Halitosis, the medical term for chronic bad breath, can occur for a multitude of reasons. The most common cause of bad breath is poor dental hygiene. However, when people who properly brush and floss on a regular basis experience halitosis, it may be a sign that something else is happening in your body. Here are three common causes of halitosis and what they mean.

Dry Mouth

 One of the most common causes of halitosis is dry mouth. Dry mouth occurs when you don’t produce enough saliva. Saliva can help remove bacteria and debris from your gums and tongue, and when your body doesn’t produce enough of it, it may lead to halitosis. Dry mouth is a frequent side effect of prescription medications, but it may also be the result of excessive caffeine intake, tobacco usage, dehydration, or other medical conditions.

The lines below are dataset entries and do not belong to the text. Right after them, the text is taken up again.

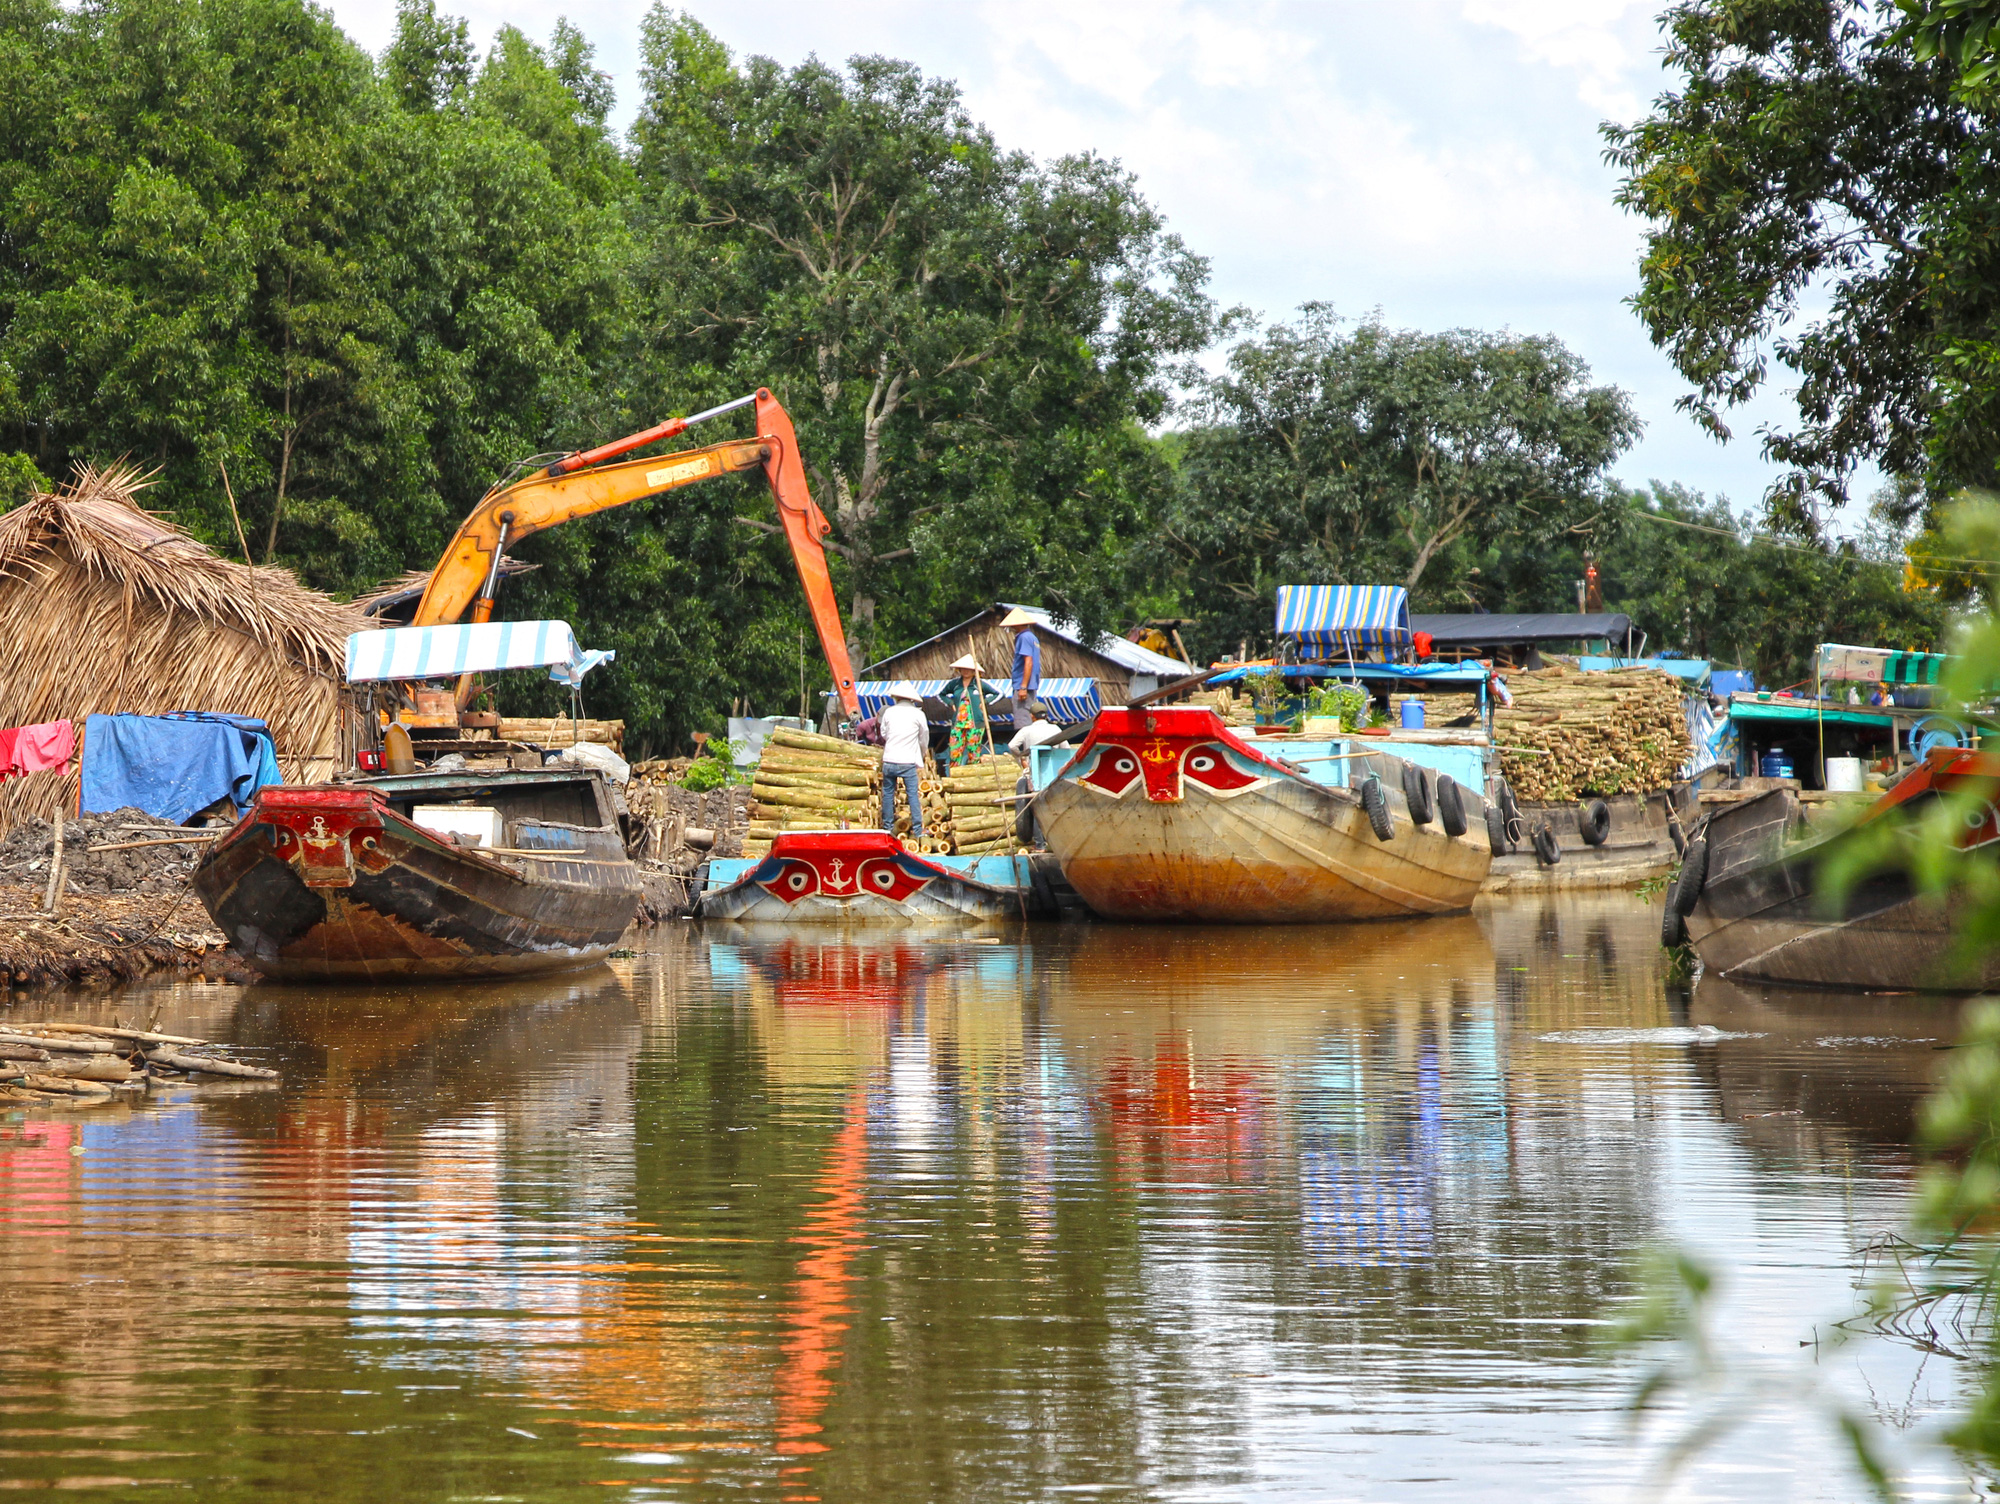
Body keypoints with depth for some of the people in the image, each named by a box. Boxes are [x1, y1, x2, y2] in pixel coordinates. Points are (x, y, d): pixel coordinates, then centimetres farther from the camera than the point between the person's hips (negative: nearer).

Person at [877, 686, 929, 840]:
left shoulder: (889, 712, 2)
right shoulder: (918, 714, -1)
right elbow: (924, 739, 10)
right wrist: (922, 754, 30)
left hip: (889, 759, 2)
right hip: (908, 761, -2)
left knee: (888, 794, 12)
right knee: (913, 794, 2)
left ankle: (888, 828, 16)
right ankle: (917, 830, -1)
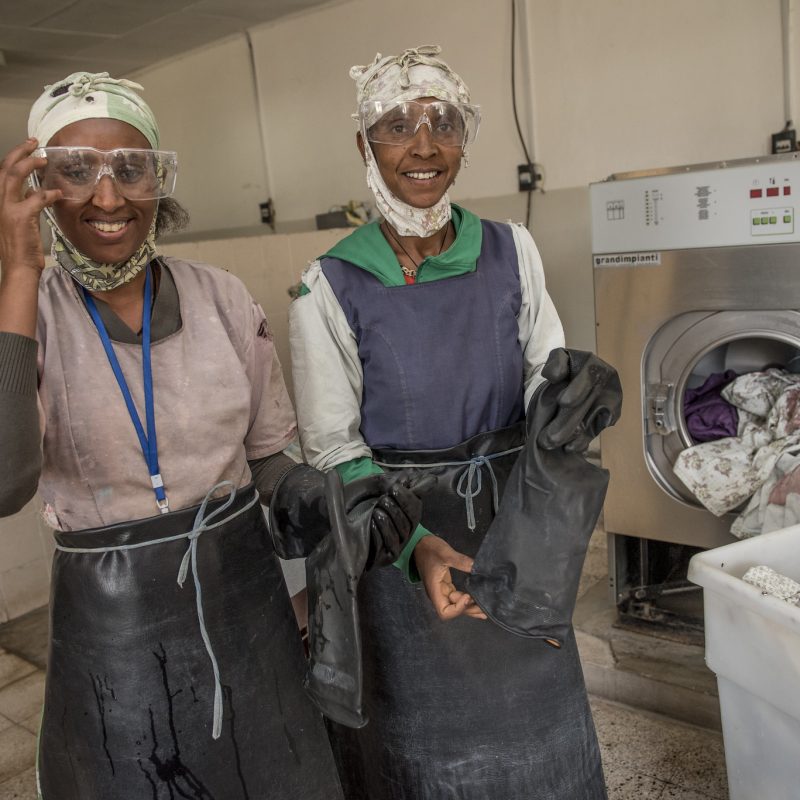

Sinus, Nose, and Throat Issues

 Halitosis may be a symptom of inflammation in the sinuses, nose, or throat. Certain infections can lead to post nasal drip, which can result in bad breath. Chronic sinus issues may lead to tonsil stones, a build up of bacteria in your tonsils that causes a foul odor in the mouth.

Other Dental Issues

 Dental issues such as gum disease, cavities, plaque buildup, or improper denture care can contribute to halitosis. Maintaining proper oral hygiene by brushing and flossing can help prevent these dental issues, but it is still important to consult regularly with a dental professional.